Input for this task:
————
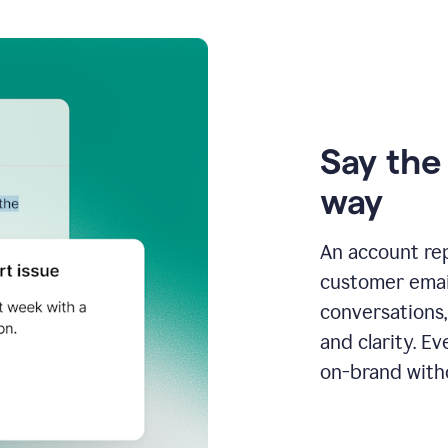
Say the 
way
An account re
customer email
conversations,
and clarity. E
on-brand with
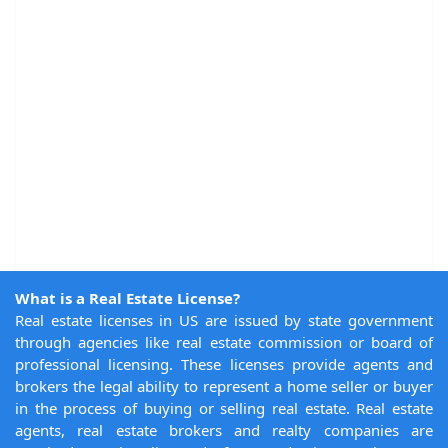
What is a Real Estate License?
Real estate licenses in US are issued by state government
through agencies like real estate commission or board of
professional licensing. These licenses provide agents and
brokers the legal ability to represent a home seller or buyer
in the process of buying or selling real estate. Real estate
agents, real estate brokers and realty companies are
————
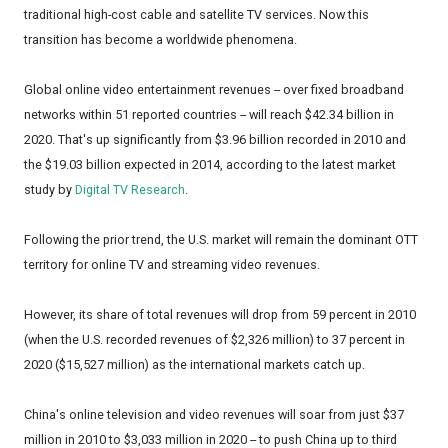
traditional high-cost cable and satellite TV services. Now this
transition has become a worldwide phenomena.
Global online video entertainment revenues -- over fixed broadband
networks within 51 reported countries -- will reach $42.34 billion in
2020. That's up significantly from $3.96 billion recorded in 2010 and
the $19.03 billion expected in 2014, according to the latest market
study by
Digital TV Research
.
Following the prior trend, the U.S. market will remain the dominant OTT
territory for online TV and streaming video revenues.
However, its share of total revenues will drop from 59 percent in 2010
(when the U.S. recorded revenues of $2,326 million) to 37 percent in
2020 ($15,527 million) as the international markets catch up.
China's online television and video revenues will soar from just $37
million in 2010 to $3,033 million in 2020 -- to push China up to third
————
Exercise requirements: Look above for the line containing "Global online video" and the line containing "Following the prior". Transcribe both, with the lines between them, exactly.

Response:
Global online video entertainment revenues -- over fixed broadband
networks within 51 reported countries -- will reach $42.34 billion in
2020. That's up significantly from $3.96 billion recorded in 2010 and
the $19.03 billion expected in 2014, according to the latest market
study by
Digital TV Research
.
Following the prior trend, the U.S. market will remain the dominant OTT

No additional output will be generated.